(Beginning of AVAILABLE RECORDS)

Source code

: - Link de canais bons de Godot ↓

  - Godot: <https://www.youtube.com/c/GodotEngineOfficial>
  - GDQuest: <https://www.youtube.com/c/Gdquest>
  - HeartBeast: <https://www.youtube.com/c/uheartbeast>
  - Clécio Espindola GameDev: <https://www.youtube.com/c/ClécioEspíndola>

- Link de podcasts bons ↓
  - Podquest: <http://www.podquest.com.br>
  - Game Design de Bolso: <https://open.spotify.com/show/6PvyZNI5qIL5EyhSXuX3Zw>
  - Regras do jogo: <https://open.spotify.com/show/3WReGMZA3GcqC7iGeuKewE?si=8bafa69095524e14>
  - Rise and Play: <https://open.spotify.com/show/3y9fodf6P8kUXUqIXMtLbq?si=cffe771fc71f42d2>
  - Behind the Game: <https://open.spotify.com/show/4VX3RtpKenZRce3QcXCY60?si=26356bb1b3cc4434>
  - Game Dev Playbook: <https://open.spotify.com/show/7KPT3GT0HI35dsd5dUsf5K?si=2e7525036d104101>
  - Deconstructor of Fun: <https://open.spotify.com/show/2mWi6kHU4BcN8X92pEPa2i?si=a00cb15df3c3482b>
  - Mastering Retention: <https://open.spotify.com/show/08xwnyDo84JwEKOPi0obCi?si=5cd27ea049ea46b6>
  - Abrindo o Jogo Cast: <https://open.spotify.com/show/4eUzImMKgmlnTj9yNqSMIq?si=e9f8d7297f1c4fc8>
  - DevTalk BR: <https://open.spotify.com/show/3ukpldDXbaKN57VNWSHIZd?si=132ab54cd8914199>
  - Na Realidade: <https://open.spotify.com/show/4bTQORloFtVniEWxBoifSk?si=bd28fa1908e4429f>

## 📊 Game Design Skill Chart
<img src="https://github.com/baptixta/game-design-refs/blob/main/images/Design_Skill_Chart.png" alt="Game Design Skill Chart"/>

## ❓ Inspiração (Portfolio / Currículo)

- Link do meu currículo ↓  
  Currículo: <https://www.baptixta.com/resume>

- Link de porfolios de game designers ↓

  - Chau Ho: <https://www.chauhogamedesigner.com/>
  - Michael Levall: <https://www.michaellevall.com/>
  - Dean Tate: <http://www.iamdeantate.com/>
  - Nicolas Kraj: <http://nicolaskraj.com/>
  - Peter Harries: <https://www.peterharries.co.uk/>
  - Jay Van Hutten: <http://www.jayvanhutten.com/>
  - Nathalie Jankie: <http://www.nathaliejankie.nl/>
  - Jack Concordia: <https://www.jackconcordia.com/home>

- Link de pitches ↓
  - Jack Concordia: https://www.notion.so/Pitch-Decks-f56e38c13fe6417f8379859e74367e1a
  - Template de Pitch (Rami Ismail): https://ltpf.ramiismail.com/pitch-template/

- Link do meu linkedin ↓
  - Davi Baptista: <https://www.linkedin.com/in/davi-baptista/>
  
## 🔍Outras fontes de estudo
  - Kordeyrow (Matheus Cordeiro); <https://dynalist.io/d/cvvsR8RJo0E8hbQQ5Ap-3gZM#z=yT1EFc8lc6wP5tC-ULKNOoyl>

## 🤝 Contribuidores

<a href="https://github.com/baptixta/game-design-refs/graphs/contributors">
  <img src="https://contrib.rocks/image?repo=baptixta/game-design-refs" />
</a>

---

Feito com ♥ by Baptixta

(End of AVAILABLE RECORDS)
(Beginning of AVAILABLE RECORDS)

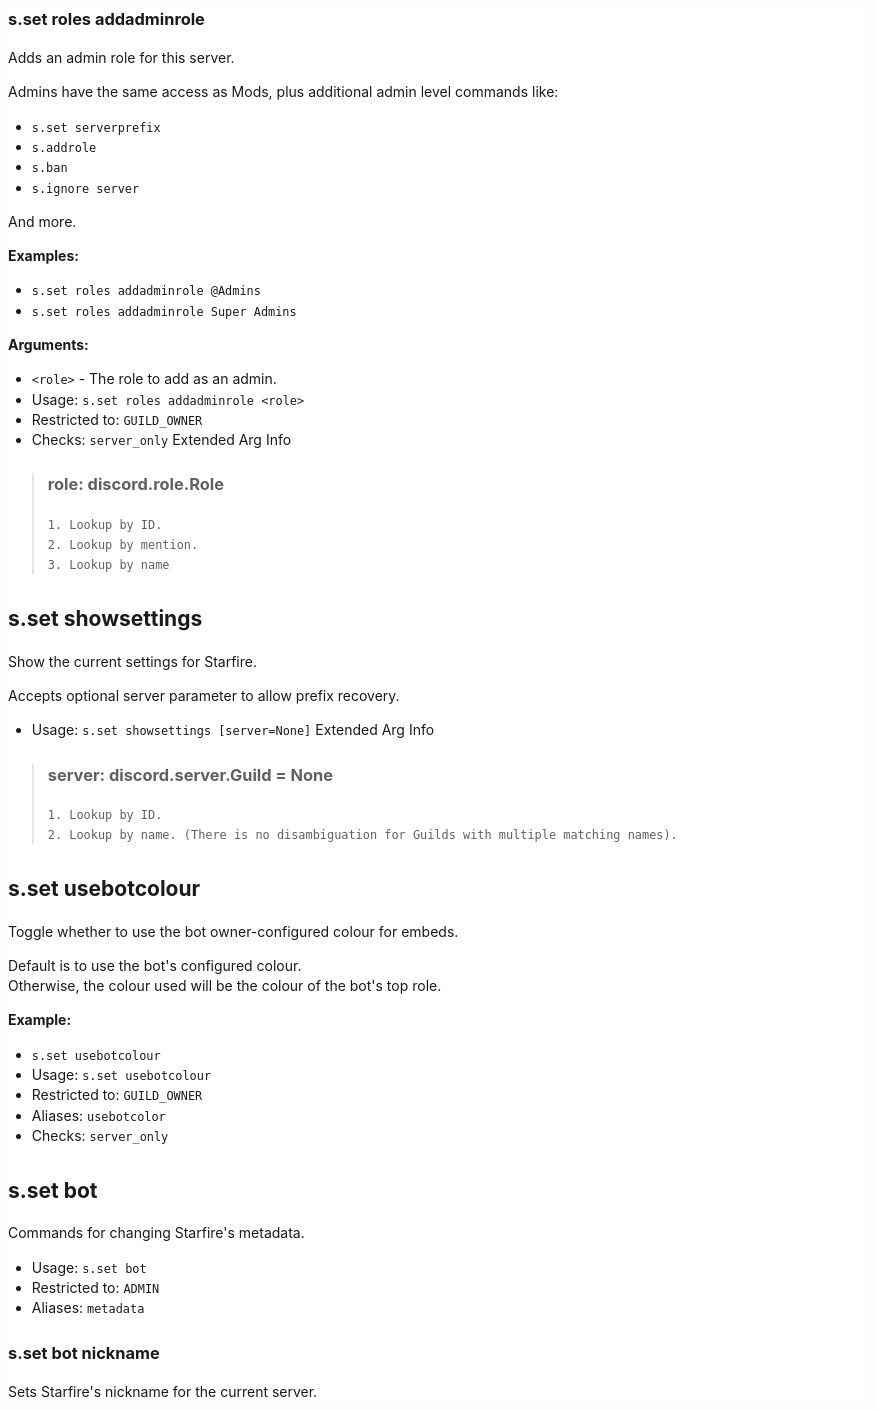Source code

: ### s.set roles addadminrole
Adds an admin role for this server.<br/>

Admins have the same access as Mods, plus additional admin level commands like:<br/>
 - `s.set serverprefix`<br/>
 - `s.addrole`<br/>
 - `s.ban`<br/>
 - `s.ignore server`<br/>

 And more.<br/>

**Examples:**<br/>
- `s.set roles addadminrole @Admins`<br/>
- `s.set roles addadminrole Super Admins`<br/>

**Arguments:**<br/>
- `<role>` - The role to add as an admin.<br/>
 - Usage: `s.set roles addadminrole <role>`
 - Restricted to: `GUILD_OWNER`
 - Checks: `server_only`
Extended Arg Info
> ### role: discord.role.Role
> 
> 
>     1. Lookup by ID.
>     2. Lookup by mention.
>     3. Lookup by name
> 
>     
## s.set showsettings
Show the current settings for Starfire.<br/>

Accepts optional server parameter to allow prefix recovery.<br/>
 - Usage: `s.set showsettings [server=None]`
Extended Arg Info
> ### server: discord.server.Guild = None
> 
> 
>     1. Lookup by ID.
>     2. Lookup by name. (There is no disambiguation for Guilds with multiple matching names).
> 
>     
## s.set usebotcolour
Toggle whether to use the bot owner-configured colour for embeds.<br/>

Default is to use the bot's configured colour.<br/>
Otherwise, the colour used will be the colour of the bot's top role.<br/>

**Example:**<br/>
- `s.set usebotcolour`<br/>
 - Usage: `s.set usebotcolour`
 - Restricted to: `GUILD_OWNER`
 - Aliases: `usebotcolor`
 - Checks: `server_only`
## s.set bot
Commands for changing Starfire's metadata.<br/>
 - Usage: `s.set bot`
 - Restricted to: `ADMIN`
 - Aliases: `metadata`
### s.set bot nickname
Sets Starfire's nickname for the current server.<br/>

(End of AVAILABLE RECORDS)

__EXERCISE INSTRUCTIONS__. Spot the lines above that mention "youtube" and copy them.

__OUTPUT FOR THIS TASK__.
  - Godot: <https://www.youtube.com/c/GodotEngineOfficial>
  - GDQuest: <https://www.youtube.com/c/Gdquest>
  - HeartBeast: <https://www.youtube.com/c/uheartbeast>
  - Clécio Espindola GameDev: <https://www.youtube.com/c/ClécioEspíndola>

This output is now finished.